:: SUPPLIED TEXT ::

Bluenose. Her name is familiar to all Canadians. Her image has appeared on our coinage for nearly fifty years. But how, exactly, did this lean Lunenburg schooner become a national symbol? Why were Nova Scotians so unwilling to let her die that they created a Bluenose II in 1963 and, more recently, spent half a million dollars restoring her?
Silver Donald Cameron is the man to tell us. A keen sailor and adopted Nova Scotian, he is also a skillful and engaging writer. Working in three time frames, he weaves an engrossing, multi-level account of both ships, the men who sailed them, and Cameron’s own 1983 voyage south to Atlantic City in Bluenose II. Under the author’s deft handling, Schooner’s three stories separate, than reconverge, each giving added dimension to the others.
The history of the original Bluenose reads more like fiction. We learn how the America’s Cup fever of 1920 spawned, of all things, a racing series for fishing schooners; how bitter (and, in one case, murderous) the U.S/Canadian rivalry became; and how an “aggressive, unsportsmanlike, abrasive” little skipper by the name of Angus Walters became Canada’s most unlikely folk hero.
She bores into the frame from the right, coming so fast that the viewer involuntarily gasps. She is not pitching or rolling. She is slicing through calm water, and she looks like an avenging angel — aggressive, irresistible, relentless. Beautiful? Yes, but with the implacable, streamlined beauty of a shark or a bullet. The projection room is dead quiet, and the schooner crosses the screen in about four seconds, moving as steadily and remorselessly as a machine tool or a fast freight, and then she is gone.
“She’s doing over fourteen knots right there,” says the quiet voice of Peter Brown. He smiles. Everyone reacts to that shot in the same way. Nobody can believe that anything goes that fast under sail. (p.33)
One might expect the chapters on her lookalike, Bluenose II, to be something of an anticlimax. Not so. Cameron gives a gleeful account of the goings-on during certain phases of her erratic career as a seagoing tourist attraction.
Schooner’s frequent transitions from history to anecdote and from high drama to comic relief are effectively handled. The result is a colourful, moving, and well-constructed book that should appeal to readers of all ages.

:::
:: EXCERPTED RECORDS ::

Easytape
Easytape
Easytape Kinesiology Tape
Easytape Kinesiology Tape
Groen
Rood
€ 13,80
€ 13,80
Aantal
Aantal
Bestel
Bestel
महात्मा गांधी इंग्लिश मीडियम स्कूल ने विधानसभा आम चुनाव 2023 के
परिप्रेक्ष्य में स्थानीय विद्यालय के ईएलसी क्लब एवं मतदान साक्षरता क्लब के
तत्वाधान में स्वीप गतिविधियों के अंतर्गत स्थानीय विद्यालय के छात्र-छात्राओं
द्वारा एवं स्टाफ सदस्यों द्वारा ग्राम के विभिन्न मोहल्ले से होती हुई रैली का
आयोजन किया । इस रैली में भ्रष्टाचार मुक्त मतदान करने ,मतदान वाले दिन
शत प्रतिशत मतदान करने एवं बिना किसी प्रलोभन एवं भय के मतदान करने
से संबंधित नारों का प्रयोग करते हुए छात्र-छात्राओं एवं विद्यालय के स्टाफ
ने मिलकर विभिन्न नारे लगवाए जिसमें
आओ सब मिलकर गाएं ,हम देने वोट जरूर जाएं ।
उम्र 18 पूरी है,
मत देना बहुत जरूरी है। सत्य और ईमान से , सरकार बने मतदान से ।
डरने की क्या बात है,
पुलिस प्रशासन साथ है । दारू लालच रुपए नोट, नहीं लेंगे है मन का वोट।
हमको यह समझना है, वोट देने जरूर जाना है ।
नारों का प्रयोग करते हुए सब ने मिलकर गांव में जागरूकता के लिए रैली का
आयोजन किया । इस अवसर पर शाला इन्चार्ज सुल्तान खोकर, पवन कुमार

:::

## WHAT YOU NEED TO DO
Reproduce verbatim the portion of the Bluenose review starting with "One might expect" and going on through "of all ages.". The records bear no relation to the text.

## SOLVED PROBLEM
One might expect the chapters on her lookalike, Bluenose II, to be something of an anticlimax. Not so. Cameron gives a gleeful account of the goings-on during certain phases of her erratic career as a seagoing tourist attraction.
Schooner’s frequent transitions from history to anecdote and from high drama to comic relief are effectively handled. The result is a colourful, moving, and well-constructed book that should appeal to readers of all ages.